[Stored data]
= = =
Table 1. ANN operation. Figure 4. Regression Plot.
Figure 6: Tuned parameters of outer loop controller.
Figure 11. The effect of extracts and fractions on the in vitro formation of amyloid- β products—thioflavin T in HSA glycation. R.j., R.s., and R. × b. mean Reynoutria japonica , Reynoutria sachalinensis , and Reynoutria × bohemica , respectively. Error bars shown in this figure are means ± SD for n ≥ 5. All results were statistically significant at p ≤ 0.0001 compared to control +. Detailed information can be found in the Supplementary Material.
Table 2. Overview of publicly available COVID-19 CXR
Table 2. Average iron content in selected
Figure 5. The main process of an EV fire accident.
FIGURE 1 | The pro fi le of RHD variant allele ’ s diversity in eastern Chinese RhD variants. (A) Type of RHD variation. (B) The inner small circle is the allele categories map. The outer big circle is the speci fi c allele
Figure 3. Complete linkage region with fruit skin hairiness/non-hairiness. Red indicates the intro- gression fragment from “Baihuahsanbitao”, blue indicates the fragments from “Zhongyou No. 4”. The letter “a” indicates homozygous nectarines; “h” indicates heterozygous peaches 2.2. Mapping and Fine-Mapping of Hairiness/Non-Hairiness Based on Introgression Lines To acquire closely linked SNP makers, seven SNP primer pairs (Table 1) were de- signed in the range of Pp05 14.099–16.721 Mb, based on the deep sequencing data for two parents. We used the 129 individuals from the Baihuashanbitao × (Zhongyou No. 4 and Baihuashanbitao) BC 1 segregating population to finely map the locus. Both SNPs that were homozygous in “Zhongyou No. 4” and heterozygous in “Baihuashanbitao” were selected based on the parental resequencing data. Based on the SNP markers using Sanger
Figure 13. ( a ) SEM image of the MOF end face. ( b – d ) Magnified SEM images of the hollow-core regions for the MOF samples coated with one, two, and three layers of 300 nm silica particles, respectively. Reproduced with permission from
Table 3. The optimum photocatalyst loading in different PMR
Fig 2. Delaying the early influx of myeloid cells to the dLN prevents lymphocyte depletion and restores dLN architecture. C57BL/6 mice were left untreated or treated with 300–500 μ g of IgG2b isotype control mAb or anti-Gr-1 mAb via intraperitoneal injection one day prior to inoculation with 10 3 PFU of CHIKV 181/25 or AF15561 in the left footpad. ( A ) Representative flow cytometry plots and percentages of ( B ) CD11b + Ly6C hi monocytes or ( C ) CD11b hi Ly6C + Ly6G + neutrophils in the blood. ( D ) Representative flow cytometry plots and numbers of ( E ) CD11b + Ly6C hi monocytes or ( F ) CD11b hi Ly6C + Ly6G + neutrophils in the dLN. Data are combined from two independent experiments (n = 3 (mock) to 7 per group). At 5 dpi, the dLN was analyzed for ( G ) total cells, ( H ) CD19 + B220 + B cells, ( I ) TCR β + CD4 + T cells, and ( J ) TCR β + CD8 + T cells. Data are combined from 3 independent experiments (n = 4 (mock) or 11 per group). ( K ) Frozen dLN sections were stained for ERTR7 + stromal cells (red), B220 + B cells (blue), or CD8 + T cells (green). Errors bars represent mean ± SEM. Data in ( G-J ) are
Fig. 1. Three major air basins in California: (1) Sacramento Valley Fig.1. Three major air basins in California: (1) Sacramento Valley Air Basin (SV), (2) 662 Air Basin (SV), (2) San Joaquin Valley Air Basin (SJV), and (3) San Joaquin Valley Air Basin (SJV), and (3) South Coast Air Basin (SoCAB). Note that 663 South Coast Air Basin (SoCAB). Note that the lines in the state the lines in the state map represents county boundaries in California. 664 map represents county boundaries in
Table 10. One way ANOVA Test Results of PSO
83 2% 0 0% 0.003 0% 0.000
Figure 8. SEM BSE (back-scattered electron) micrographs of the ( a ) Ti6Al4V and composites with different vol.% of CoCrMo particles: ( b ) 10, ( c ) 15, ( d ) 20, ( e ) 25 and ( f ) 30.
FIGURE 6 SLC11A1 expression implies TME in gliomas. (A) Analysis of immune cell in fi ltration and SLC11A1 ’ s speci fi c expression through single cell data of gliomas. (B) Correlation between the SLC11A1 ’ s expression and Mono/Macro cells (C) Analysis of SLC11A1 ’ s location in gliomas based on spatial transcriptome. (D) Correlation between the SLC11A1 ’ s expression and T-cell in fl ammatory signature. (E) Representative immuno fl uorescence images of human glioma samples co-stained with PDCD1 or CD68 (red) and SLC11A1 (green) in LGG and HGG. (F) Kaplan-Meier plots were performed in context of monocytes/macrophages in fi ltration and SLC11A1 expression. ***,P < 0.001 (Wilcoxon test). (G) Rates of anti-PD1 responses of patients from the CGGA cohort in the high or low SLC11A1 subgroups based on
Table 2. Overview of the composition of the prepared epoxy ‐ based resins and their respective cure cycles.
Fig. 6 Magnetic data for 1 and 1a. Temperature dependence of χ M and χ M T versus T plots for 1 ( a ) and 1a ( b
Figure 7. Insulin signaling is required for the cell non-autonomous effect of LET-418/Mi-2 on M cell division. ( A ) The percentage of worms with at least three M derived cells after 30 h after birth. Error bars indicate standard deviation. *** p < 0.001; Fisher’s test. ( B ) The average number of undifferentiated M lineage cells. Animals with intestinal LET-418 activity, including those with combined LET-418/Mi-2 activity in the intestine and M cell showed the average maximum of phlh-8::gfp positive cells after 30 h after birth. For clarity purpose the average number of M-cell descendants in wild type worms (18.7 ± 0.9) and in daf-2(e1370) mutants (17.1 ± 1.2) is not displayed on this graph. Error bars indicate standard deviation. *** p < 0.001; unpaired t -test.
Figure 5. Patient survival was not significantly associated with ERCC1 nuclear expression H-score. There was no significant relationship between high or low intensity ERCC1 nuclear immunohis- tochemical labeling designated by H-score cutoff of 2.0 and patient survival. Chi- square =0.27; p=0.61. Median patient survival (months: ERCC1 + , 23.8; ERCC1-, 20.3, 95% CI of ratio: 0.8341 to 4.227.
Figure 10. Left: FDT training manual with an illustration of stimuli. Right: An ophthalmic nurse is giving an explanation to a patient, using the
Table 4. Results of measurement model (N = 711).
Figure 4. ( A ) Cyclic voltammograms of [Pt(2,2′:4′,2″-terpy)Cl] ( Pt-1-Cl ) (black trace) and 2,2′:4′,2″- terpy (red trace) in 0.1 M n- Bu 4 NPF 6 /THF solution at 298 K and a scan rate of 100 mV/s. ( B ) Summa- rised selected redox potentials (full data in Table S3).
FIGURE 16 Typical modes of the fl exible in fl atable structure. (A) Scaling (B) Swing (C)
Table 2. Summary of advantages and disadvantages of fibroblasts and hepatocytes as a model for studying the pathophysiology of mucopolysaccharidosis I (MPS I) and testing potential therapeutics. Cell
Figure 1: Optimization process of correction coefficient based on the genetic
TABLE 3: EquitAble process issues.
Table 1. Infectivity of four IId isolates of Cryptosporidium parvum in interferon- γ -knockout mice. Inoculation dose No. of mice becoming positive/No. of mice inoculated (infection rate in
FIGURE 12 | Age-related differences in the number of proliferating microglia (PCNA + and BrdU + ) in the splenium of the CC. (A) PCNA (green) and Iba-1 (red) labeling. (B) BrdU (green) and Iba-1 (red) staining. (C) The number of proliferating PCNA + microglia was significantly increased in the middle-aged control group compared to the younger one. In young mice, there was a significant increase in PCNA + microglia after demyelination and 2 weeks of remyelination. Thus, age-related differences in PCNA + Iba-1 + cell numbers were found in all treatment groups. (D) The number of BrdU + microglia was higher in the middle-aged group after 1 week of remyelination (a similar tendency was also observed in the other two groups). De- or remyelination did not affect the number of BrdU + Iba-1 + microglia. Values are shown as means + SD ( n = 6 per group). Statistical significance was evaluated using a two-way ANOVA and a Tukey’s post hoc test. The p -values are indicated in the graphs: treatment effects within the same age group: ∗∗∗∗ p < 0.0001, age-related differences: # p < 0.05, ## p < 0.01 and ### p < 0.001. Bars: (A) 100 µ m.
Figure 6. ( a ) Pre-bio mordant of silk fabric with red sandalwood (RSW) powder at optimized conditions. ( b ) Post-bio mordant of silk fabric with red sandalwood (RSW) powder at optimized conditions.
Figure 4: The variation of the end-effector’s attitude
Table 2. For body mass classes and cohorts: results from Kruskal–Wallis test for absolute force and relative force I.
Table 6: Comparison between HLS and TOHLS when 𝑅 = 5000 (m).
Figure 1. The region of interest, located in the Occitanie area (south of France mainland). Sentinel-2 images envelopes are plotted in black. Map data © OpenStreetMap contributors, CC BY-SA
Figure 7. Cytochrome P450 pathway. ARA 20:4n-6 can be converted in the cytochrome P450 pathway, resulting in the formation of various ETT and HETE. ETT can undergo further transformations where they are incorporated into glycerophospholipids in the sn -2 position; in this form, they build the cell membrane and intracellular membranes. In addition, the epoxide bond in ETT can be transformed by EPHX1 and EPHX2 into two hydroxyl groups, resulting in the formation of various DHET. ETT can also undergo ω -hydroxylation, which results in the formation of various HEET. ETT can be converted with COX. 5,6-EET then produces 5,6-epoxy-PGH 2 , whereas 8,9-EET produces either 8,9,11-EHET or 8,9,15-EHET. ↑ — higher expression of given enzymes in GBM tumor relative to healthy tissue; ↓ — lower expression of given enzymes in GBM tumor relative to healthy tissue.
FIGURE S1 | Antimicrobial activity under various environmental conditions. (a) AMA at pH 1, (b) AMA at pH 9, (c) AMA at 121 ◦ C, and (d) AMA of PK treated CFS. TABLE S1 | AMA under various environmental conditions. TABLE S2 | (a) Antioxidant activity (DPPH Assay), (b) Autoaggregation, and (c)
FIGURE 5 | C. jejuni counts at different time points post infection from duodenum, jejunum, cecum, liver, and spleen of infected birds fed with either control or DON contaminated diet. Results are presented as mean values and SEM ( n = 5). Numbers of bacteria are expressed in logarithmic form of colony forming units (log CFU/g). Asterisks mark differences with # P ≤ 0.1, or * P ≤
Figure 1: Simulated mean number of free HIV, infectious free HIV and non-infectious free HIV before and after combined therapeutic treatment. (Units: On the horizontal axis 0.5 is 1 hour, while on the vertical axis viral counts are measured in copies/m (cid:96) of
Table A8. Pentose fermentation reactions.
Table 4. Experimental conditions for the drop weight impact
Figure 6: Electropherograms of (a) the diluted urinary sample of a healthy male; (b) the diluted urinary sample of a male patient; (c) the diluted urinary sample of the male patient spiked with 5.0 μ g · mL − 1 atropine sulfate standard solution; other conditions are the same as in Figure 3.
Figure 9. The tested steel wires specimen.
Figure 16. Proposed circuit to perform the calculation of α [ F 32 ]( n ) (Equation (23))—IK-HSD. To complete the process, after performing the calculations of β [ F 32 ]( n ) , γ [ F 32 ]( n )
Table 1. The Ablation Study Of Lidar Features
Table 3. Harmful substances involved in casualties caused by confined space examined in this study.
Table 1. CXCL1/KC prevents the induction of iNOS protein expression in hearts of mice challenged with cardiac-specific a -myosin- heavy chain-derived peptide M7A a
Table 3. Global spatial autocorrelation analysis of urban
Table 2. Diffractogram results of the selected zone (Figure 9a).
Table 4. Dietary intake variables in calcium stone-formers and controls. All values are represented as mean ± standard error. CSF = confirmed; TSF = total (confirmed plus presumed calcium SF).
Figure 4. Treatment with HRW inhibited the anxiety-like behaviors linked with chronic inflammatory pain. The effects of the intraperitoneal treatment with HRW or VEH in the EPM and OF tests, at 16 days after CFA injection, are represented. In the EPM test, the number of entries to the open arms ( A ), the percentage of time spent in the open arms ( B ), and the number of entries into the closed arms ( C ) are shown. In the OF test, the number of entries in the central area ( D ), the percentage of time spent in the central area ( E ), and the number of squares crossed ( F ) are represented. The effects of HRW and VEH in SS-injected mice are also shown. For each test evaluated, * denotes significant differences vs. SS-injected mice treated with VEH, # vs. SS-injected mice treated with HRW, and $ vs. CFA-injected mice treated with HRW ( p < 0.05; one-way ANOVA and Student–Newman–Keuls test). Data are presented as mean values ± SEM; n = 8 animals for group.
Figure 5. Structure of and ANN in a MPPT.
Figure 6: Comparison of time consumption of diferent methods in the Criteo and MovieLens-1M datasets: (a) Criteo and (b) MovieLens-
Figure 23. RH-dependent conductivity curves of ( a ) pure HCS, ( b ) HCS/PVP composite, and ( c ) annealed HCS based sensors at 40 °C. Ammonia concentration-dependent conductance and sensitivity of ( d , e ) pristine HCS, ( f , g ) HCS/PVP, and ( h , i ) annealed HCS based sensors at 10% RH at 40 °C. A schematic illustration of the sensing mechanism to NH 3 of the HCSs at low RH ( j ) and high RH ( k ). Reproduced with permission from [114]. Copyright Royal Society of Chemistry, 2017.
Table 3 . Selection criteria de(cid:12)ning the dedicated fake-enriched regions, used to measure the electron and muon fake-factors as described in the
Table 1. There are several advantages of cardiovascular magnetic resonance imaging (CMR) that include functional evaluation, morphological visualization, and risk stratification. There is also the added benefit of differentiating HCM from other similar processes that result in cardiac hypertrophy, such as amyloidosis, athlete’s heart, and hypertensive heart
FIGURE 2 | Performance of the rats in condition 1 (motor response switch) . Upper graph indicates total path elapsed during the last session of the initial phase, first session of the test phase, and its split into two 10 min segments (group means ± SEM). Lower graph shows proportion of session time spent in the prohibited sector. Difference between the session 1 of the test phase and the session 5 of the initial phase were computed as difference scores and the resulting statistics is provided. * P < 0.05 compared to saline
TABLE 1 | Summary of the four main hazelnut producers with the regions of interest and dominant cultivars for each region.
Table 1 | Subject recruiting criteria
= = =
## Activity
Set down, exactly as they stand above, the lines starting with the line with "Table A8. Pentose fermentation reactions." and going on through the line with "Figure 9. The tested steel wires specimen.", and no others.

## Answer to this problem
Table A8. Pentose fermentation reactions.
Table 4. Experimental conditions for the drop weight impact
Figure 6: Electropherograms of (a) the diluted urinary sample of a healthy male; (b) the diluted urinary sample of a male patient; (c) the diluted urinary sample of the male patient spiked with 5.0 μ g · mL − 1 atropine sulfate standard solution; other conditions are the same as in Figure 3.
Figure 9. The tested steel wires specimen.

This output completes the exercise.